Due to the circumaural design, the stage appears very wide, and the Hi-X65 reveals an enormous gradation in depth. The important transients are mapped precisely but not intrusive or even annoying. Reverberation rooms, especially extremely short ones, are represented with a very fine definition. Every tiny detail in relation to panorama and the tonal balance of the different frequency ranges can be heard. But that also means that streaming services that only offer their music in MP3 format will sometimes not have much fun.

The Hi-X65 reveals every detail – for better or for worse. Unwanted artifacts are relentlessly uncovered, especially when it comes to mastering tasks.

These headphones are the perfect complement for my measured workplace. Even if the travel activities are limited, additional monitoring is always welcome, especially if it gives as much insight into the recorded material as the Hi-X65.

Audio Technica ATH-R70x- The frequency response of the Audio Technica ATH-R70x corresponds to the current hi-res headphones with a range of 5 Hertz up to 40 kilohertz.

However, its comparatively high impedance of 470 ohms demands a lot from the headphone amplifier and makes it appear less suitable for smartphones. However, this is entirely within the scope of its intended use. Due to its open design, it is hardly suitable for use on the go anyway.

When the Audio-Technica headphones are put on, they are barely noticeable. Due to its low weight and the pleasant contact pressure, it is anything but intrusive. 

The sound of the Audio Technica ATH-R70x is so very different from what it sounds like. A full and powerful sound matches its light look. The sound is differentiated and clear right down to the lowest registers.

The open headphones are completely spared from overemphasis. Rather, more filigree bass lines can be clearly understood instead of becoming boggy.

The over-ear headphones also put pressure on the mids and give all instruments enough space to unfold.
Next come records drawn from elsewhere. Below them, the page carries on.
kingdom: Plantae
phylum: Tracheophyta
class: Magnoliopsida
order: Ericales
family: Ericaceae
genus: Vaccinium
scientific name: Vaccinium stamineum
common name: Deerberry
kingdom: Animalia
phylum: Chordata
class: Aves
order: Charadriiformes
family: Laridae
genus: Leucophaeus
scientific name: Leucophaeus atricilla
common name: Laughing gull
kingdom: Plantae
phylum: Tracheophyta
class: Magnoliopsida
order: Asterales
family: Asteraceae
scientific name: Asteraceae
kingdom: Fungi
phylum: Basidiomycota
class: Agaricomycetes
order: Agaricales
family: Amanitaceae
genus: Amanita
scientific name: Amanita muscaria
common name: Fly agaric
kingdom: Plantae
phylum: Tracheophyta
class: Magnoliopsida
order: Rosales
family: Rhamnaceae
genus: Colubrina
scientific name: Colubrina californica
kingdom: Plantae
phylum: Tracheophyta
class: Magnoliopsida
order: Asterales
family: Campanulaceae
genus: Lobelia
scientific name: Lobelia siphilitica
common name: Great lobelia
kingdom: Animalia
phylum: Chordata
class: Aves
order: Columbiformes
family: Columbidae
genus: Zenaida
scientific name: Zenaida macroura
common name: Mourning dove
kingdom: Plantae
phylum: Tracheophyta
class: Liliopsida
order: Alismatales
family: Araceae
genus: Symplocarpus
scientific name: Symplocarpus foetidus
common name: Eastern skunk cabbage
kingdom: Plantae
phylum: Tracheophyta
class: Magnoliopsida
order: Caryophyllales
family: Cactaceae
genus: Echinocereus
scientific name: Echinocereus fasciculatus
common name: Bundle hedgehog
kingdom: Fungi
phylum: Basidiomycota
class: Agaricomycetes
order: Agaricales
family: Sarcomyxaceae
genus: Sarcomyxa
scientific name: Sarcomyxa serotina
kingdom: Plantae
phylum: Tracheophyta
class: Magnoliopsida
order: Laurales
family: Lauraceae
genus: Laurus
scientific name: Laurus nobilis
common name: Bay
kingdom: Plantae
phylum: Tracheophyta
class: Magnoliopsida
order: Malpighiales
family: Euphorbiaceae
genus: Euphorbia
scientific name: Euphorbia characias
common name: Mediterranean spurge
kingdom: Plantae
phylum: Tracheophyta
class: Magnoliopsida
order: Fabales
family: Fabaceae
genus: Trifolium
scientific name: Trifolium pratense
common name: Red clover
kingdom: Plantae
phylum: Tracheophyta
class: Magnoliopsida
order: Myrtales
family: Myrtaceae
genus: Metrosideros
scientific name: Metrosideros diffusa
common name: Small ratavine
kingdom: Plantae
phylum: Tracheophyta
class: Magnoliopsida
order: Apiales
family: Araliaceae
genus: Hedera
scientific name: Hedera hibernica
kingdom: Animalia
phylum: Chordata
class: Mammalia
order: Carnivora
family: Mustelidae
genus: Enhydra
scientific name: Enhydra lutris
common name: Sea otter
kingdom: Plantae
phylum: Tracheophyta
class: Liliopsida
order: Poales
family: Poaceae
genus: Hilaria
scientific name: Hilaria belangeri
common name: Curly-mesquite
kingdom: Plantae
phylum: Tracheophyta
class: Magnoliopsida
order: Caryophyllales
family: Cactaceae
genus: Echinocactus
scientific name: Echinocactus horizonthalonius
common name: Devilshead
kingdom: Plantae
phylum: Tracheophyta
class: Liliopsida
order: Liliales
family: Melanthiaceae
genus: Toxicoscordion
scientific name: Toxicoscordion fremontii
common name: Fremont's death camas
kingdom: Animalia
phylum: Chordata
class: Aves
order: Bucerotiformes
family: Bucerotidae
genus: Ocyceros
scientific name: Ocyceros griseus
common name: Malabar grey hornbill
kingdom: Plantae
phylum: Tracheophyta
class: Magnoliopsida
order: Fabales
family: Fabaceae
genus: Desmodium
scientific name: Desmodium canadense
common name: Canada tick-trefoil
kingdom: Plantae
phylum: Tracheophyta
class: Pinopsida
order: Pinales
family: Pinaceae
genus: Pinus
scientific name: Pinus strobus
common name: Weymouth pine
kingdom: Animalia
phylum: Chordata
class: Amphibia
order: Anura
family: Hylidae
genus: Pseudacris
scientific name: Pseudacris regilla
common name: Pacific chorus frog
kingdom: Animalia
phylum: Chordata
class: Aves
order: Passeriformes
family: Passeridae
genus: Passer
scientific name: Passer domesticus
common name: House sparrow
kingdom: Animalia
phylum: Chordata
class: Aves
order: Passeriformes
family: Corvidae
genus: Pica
Whether acoustic guitar, strings or brass – there is no sharpening, no preference.

Vocalists also do well with the Audio Technica ATH-R70x. Voices retain their natural character and place well in the mix, both solo and with accompaniment.

The highs are clear with a tendency towards brilliance, but there is no exaggeration or “polishing” here. Sibilants are pleasant and pools also get enough shine without hissing.

Pulses are accurately reproduced across all frequency ranges. The sound stage, in particular, is presented in a surprisingly realistic manner.

Conclusion

Austrian Audio did everything right with the Hi-X65. The design and quality have been through down to the smallest detail, and the implementation was extremely successful. All components make a robust impression and are designed for durability.

The Hi-X65 impresses with its high level of dynamics and very precise transient mapping in terms of sound. Although he is very suitable for analytical work, the fun of music is not neglected either. The Hi-X65 are exciting headphones that reveal new worlds of sound, are at home in many styles, and have a lot more to offer than their price suggests.

If you don’t want to travel with the Audio Technica ATH-R70x, you are sure to find good headphones for the living room and office. Visually, artificial designers keep it rather simple and not a teaching piece. Nevertheless, there is no doubt about the high quality. Its lightness and light-heartedness ensure a lot of joy in the music, even when worn for a long time, which it conveys to the ears in a very transparent and balanced way. The good spatial representation is the icing on the cake, which convinces us of its sonic qualities.